* PASSAGE TO READ
──────────────────────────────

COURSE 6: THE NUTS AND BOLTS OF MACHINE LEARNING

Module 2: Workflow for Building Complex Models

GOOGLE ADVANCED DATA ANALYTICS PROFESSIONAL CERTIFICATE

Complete Coursera Study Guide

INTRODUCTION – Workflow for Building Complex Models

In this module, participants will dive into the structured workflow that data professionals follow when engaging in machine learning endeavors. The comprehensive overview will guide learners through the main steps of this workflow, highlighting the significance of each stage in the overall process of applying machine learning to real-world scenarios. Understanding the sequential nature of these steps is crucial for effective and efficient machine learning implementation.

The course will emphasize the practical application of various machine learning models to address specific business problems. By the end, participants will not only grasp the theoretical foundations of the structured workflow but will also gain hands-on experience in employing machine learning techniques to extract valuable insights and solutions from diverse business challenges. This holistic approach ensures that learners not only comprehend the conceptual framework of machine learning workflows but also acquire the practical skills needed to navigate and contribute to this dynamic field.

Learning Objectives

  • Identify and apply model validation techniques
  • Articulate how Naive Bayes models work and what they’re used for
  • Construct a Naive Bayes model
  • Apply feature engineering techniques using Python
  • Describe the way PACE informs each step of the data science end-to-end workflow for ML

PRACTICE QUIZ: TEST YOUR KNOWLEDGE: PACE IN MACHINE LEARNING: THE PLAN AND ANALYZE STAGES

1. Fill in the blank: Feature engineering enables data professionals to take _____ and extract features from it.

  • raw data (CORRECT)
  • delimited text
  • a dynamic dashboard
  • a code chunk

Correct: Feature engineering enables data professionals to take raw data and extract certain attributes from it. It also enables them to select, extract, or transform characteristics and properties from raw data.

2. What term describes the process of modifying existing features in a way that improves accuracy when training a model?

  • Feature transformation (CORRECT)
  • Feature improvement
  • Feature extraction
  • Feature selection

Correct: Feature transformation describes the process of modifying existing features in a way that improves accuracy when training the model.

3. A class imbalance occurs when a dataset has a predictor variable that contains an equal number of instances of all possible outcomes.

──────────────────────────────

[Collection entries]
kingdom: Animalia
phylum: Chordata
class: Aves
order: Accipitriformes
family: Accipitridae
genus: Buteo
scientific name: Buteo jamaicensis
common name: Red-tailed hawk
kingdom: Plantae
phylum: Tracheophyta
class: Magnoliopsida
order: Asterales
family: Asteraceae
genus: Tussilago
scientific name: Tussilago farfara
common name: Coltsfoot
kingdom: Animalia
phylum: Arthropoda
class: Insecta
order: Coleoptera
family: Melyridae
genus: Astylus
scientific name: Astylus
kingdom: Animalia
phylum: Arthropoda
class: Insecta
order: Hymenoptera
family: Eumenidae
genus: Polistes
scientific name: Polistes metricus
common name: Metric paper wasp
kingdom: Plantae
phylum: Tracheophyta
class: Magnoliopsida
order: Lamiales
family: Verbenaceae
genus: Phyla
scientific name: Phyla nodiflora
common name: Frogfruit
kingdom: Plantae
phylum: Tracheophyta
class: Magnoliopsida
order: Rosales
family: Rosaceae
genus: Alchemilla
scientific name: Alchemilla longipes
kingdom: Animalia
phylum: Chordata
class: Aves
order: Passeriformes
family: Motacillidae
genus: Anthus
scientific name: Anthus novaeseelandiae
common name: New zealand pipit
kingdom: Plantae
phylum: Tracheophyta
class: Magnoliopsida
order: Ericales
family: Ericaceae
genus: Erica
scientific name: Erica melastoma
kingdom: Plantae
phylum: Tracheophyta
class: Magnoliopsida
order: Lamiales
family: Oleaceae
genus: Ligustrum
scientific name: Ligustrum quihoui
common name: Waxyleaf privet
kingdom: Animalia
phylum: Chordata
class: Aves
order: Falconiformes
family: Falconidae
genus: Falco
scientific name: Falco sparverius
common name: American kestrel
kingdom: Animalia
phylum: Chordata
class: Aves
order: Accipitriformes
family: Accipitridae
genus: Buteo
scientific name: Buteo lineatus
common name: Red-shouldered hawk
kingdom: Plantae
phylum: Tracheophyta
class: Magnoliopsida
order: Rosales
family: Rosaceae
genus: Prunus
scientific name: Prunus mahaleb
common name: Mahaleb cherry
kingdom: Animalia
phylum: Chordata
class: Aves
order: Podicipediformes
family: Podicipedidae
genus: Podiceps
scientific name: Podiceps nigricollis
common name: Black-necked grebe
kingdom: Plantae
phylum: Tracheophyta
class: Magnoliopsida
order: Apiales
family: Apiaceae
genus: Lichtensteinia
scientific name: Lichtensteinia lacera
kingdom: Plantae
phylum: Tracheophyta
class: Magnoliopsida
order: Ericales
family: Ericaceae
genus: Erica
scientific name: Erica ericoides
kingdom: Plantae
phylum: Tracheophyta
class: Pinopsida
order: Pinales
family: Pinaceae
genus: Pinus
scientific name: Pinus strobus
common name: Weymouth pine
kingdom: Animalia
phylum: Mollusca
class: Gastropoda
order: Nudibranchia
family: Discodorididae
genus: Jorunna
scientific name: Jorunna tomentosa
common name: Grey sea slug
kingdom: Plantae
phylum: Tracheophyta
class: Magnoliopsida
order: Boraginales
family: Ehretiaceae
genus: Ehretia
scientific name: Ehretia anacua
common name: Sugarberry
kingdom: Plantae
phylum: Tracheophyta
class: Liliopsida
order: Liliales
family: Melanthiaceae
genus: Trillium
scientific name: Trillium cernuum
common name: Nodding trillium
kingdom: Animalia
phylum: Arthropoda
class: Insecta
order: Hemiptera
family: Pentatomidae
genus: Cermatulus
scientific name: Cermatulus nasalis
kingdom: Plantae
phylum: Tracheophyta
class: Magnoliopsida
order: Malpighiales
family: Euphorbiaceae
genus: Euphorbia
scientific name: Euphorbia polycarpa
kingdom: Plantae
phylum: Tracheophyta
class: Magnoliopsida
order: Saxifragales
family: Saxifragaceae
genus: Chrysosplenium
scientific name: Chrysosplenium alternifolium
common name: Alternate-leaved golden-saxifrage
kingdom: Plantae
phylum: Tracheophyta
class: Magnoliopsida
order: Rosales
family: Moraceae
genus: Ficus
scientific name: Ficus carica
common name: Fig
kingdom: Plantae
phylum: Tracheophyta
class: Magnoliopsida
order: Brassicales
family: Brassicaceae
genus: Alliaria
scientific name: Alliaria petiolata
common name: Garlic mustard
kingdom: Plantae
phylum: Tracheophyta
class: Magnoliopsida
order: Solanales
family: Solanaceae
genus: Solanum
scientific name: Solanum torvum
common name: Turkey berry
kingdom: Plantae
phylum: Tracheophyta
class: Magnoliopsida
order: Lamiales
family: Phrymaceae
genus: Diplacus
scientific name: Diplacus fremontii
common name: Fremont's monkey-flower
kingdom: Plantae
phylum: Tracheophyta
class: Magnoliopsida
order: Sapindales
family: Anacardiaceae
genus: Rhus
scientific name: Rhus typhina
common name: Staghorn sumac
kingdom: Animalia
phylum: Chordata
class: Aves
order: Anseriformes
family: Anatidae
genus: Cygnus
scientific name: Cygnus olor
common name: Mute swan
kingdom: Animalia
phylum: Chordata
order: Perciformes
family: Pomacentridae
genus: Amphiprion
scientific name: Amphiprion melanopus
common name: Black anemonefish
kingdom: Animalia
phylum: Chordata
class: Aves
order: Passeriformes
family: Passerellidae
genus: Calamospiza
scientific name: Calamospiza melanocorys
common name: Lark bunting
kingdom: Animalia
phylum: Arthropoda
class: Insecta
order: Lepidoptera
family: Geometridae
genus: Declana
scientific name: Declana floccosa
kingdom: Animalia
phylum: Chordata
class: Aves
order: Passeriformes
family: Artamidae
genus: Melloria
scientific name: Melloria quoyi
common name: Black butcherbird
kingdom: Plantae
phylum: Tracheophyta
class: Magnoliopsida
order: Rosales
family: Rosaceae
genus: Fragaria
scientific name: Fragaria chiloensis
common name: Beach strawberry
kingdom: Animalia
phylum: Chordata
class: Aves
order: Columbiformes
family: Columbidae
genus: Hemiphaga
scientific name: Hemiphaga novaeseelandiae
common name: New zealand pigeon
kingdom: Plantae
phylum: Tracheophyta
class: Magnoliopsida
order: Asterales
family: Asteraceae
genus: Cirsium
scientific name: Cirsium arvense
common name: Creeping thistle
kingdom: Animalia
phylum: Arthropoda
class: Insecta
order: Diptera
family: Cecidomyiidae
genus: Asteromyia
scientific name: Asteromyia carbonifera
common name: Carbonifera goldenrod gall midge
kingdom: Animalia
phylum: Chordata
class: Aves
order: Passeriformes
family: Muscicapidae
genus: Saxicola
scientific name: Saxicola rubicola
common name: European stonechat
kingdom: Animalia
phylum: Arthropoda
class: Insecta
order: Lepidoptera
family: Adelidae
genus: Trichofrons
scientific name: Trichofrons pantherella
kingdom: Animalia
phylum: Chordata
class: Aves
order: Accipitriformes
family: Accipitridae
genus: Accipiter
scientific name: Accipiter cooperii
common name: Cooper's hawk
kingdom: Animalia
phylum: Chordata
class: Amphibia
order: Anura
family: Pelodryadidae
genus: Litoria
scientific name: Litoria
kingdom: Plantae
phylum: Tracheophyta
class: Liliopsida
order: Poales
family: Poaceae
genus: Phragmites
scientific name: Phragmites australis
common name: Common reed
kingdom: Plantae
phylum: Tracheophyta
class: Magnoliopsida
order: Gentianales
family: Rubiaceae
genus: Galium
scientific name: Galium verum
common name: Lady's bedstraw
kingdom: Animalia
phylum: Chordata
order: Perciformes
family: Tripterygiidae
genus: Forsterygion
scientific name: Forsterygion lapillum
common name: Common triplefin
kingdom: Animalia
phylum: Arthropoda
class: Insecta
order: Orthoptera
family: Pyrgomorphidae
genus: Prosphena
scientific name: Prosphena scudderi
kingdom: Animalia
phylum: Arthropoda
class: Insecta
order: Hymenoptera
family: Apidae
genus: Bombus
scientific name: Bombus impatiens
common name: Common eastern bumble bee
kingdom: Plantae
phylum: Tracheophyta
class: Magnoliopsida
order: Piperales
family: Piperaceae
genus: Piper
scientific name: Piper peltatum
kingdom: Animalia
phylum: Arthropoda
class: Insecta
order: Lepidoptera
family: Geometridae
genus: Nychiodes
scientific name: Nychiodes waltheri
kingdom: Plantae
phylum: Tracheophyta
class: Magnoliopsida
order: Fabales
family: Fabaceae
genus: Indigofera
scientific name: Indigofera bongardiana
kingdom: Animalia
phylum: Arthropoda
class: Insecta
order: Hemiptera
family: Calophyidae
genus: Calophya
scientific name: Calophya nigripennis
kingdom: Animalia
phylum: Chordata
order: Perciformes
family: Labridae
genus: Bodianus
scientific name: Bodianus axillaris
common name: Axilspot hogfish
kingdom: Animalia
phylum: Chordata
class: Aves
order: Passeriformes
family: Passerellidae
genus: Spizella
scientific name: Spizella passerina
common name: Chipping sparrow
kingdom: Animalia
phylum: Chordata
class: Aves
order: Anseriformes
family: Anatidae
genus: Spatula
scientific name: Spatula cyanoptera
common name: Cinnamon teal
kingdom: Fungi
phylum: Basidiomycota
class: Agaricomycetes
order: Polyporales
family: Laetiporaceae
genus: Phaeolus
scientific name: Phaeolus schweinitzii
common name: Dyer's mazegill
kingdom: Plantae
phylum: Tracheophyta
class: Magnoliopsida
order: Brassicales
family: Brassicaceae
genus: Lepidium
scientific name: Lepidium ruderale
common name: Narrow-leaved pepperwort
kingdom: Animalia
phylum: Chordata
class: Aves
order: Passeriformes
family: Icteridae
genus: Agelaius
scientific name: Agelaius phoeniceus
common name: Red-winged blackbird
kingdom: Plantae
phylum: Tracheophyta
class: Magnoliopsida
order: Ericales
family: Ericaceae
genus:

──────────────────────────────

* OBJECTIVES
(1) Rewrite the study guide from "1. Fill in the" to "from raw data.", changing "raw data" to "unprocessed data" each time it appears.
(2) Why does the study guide say that understanding the sequential nature of the workflow steps matters?
(3) Answer these questions from the study guide:
(a) Which type of model does a learning objective say learners will construct?
(b) What programming language does the study guide name for applying feature engineering techniques?
(c) What term describes modifying existing features in a way that improves accuracy when training a model?

* SOLUTIONS TO THE TASKS
(1)
1. Fill in the blank: Feature engineering enables data professionals to take _____ and extract features from it.

  • unprocessed data (CORRECT)
  • delimited text
  • a dynamic dashboard
  • a code chunk

Correct: Feature engineering enables data professionals to take unprocessed data and extract certain attributes from it. It also enables them to select, extract, or transform characteristics and properties from unprocessed data.

(2) The study guide says that understanding the sequential nature of these steps is crucial for effective and efficient machine learning implementation.

(3)
(a) A Naive Bayes model
(b) Python
(c) Feature transformation